**WRITTEN PROBLEM**.
Identify every line in the material below that contains the word "Logged", and copy each one out. Case counts.
* BEGIN DATA TO PROCESS *
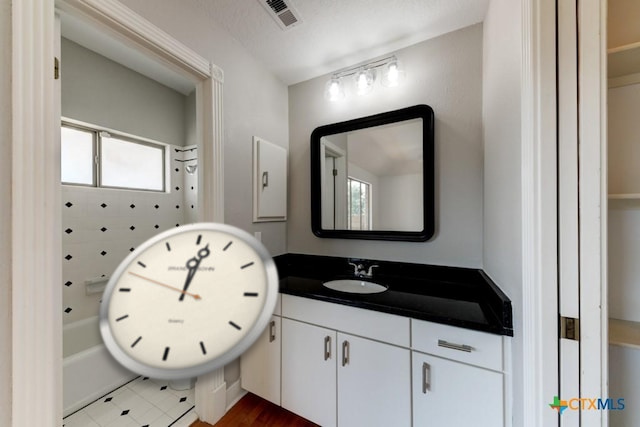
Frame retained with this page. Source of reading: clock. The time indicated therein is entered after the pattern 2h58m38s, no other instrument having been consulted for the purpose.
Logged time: 12h01m48s
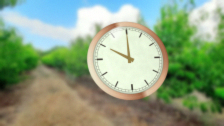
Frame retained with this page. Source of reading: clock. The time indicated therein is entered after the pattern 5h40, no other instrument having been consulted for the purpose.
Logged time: 10h00
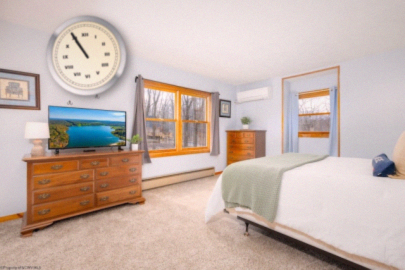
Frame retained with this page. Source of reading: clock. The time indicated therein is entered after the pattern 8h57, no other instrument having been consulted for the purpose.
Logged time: 10h55
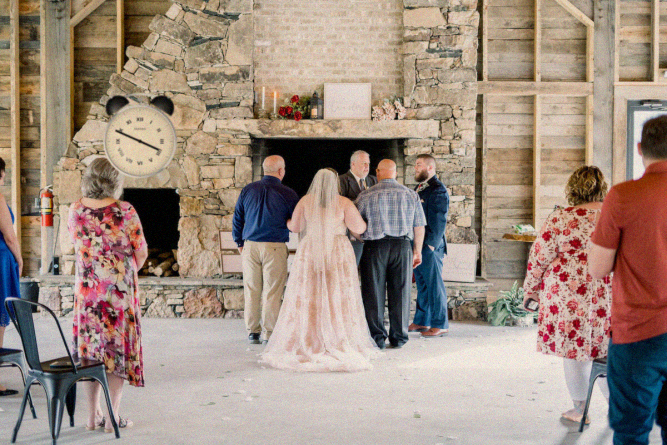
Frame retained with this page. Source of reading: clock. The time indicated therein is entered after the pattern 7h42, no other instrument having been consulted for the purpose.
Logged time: 3h49
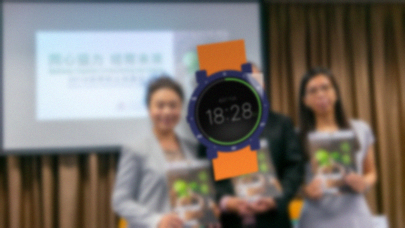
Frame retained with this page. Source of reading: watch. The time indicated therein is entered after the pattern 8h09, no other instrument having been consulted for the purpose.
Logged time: 18h28
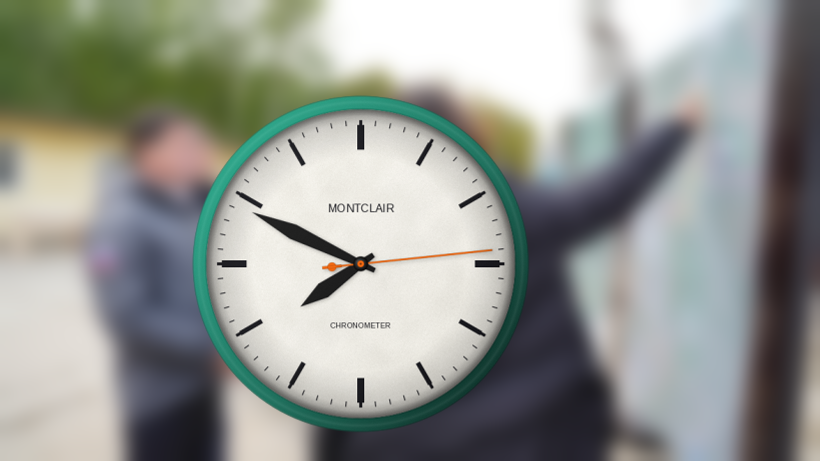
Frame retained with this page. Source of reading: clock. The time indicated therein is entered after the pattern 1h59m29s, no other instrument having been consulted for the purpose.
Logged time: 7h49m14s
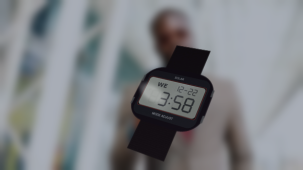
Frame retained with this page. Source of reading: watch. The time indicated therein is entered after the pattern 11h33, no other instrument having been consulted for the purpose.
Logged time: 3h58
* END DATA TO PROCESS *
**REPLY TO THE EXERCISE**.
Logged time: 12h01m48s
Logged time: 10h00
Logged time: 10h55
Logged time: 3h49
Logged time: 18h28
Logged time: 7h49m14s
Logged time: 3h58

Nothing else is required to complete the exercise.